Take from the records below each line that holds "Uniswap".

Difference listings:
Content starts

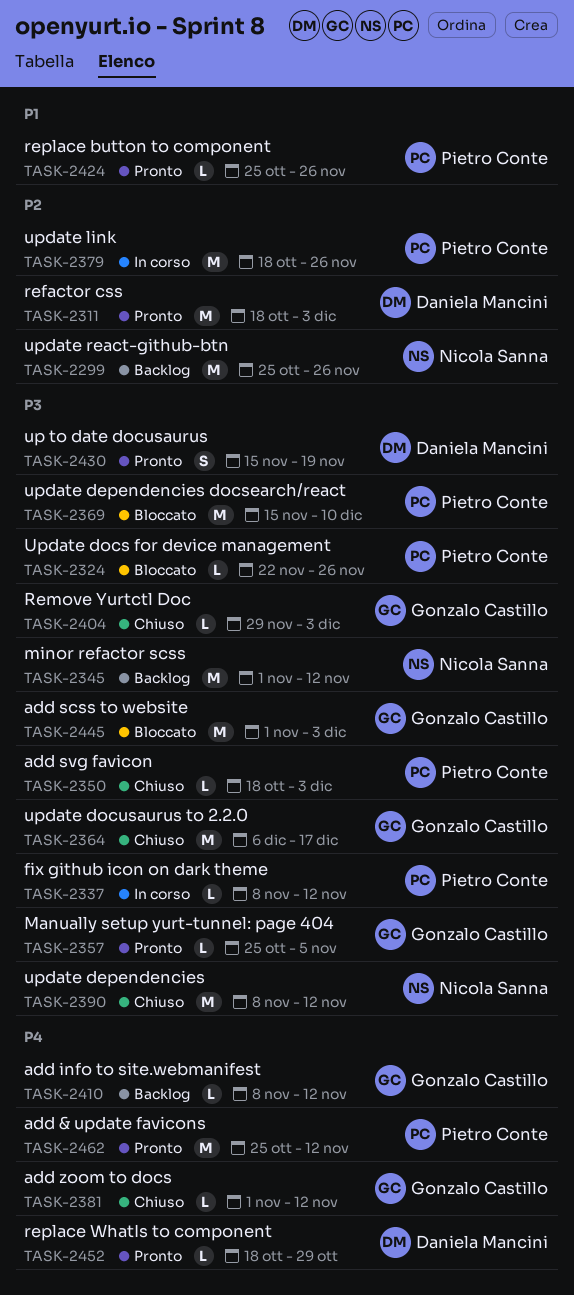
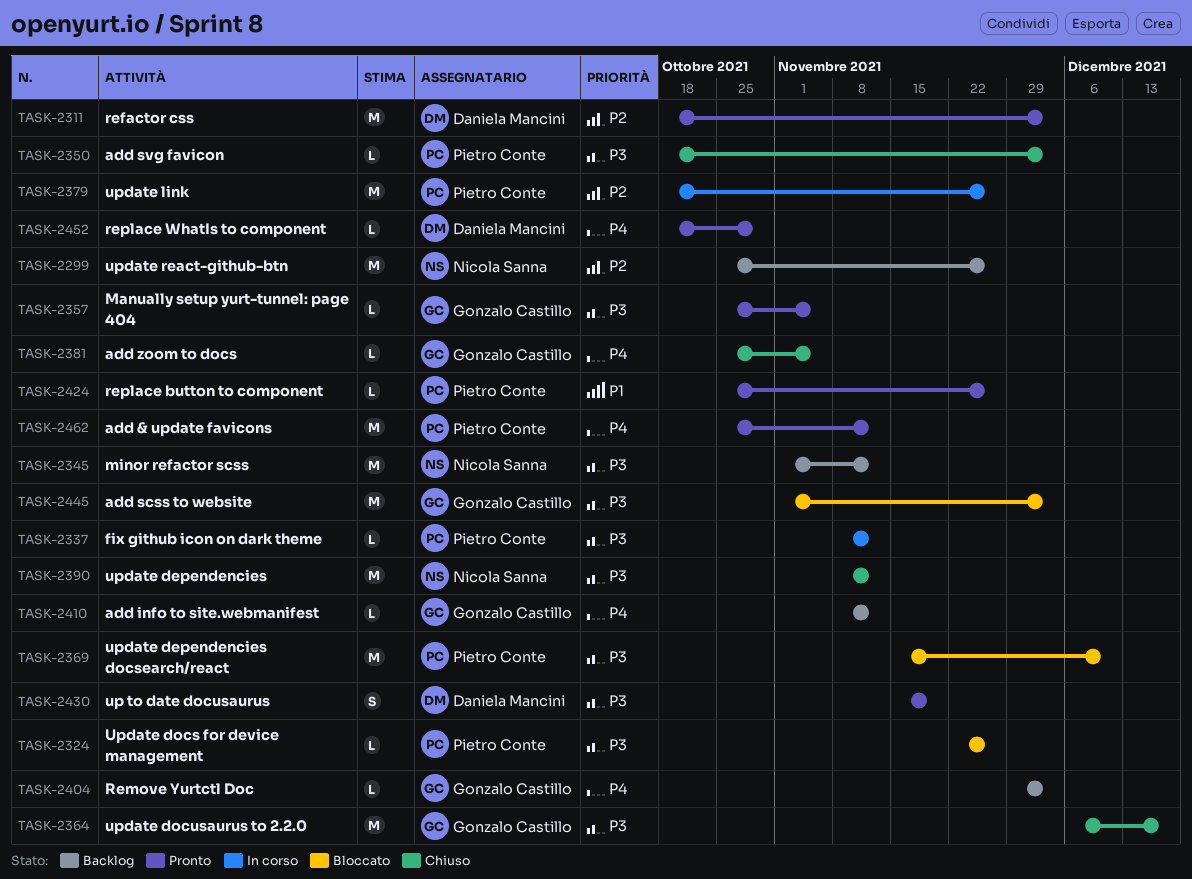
TASK-2381, start: Nov 1 -> Oct 25
TASK-2381, due: Nov 12 -> Nov 5
TASK-2404, status: Chiuso -> Backlog
TASK-2404, priority: P3 -> P4

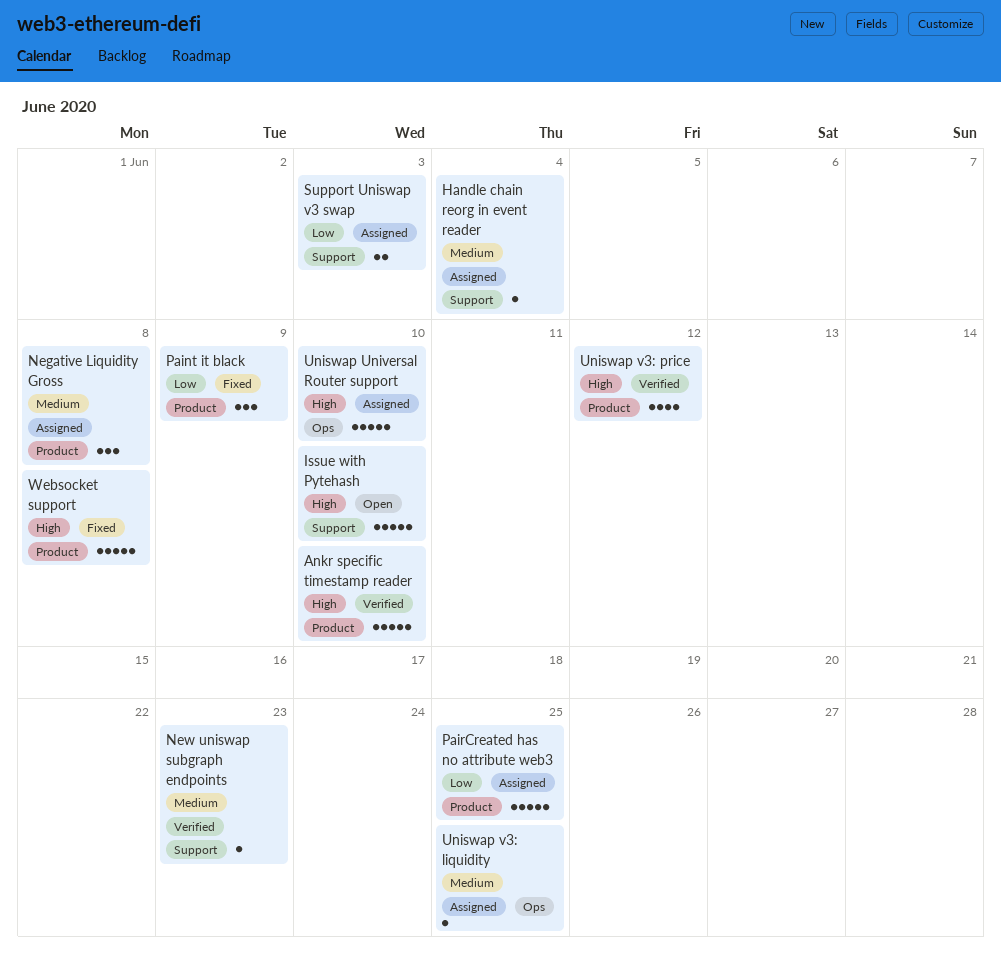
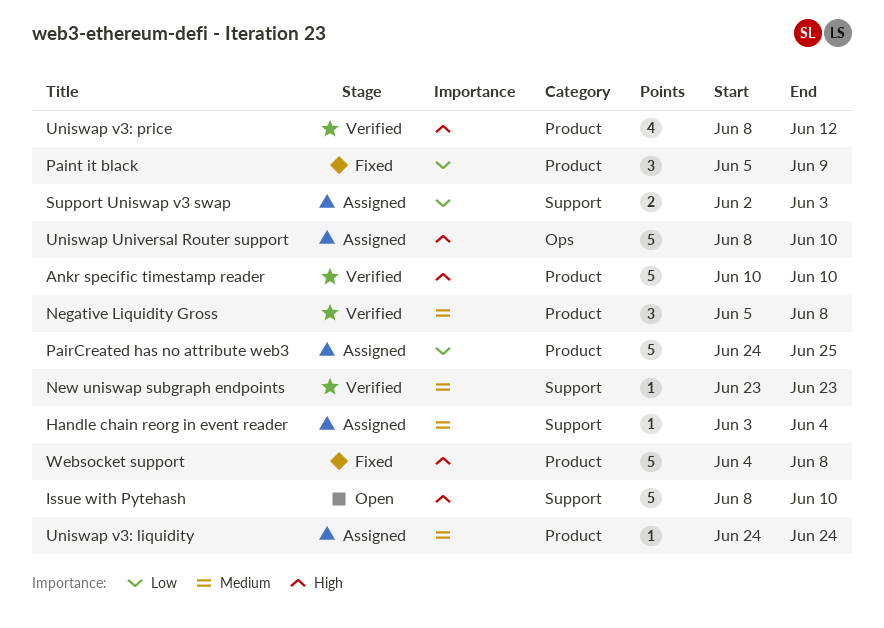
Negative Liquidity Gross, status: Assigned -> Verified
Uniswap v3: liquidity, label: Ops -> Product
Uniswap v3: liquidity, due: Jun 25 -> Jun 24

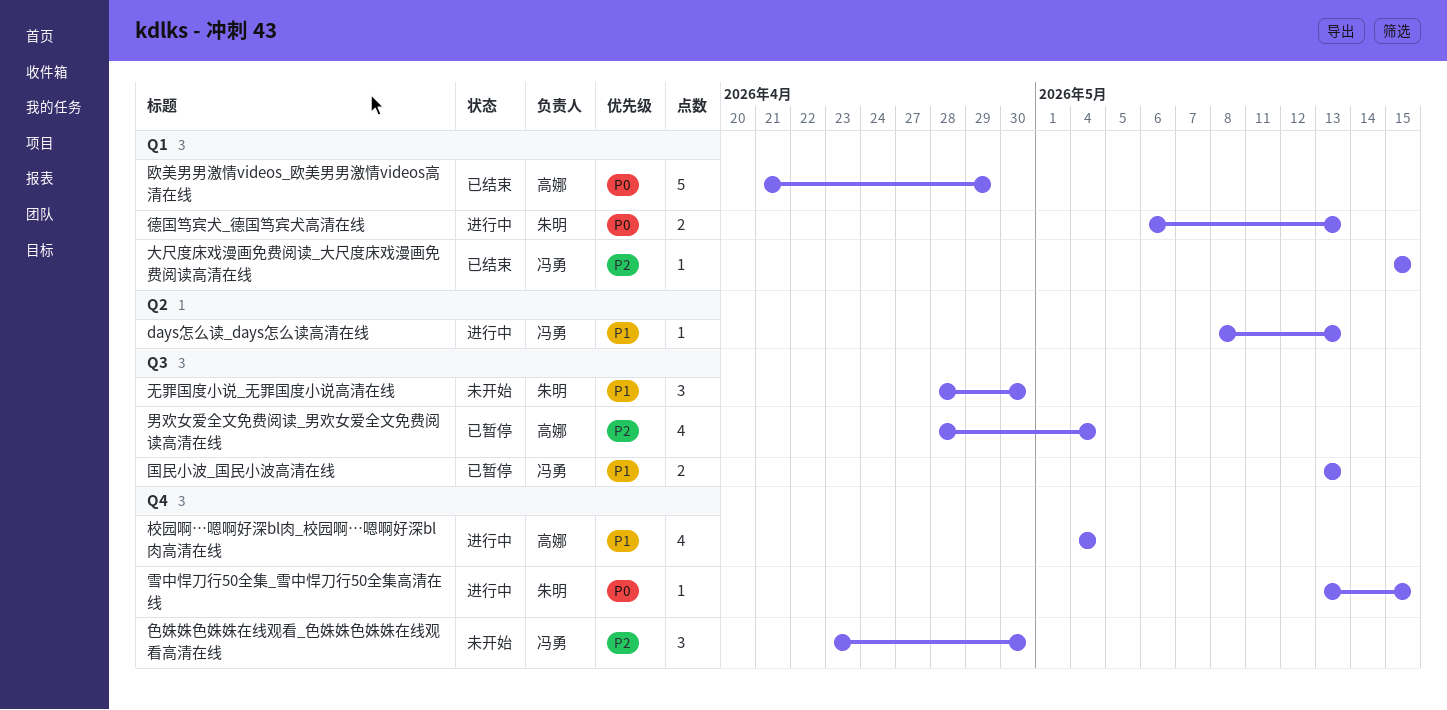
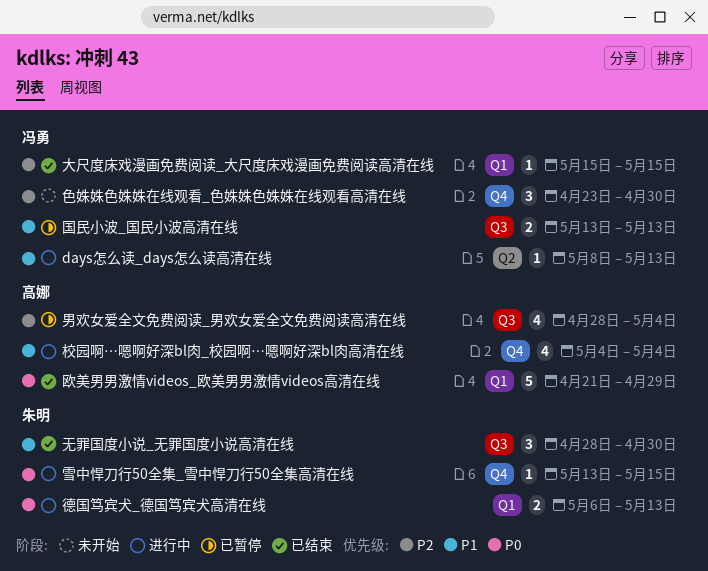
无罪国度小说_无罪国度小说高清在线, status: 未开始 -> 已结束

Content ends

SOLUTION TO THIS TASK =
Uniswap v3: liquidity, label: Ops -> Product
Uniswap v3: liquidity, due: Jun 25 -> Jun 24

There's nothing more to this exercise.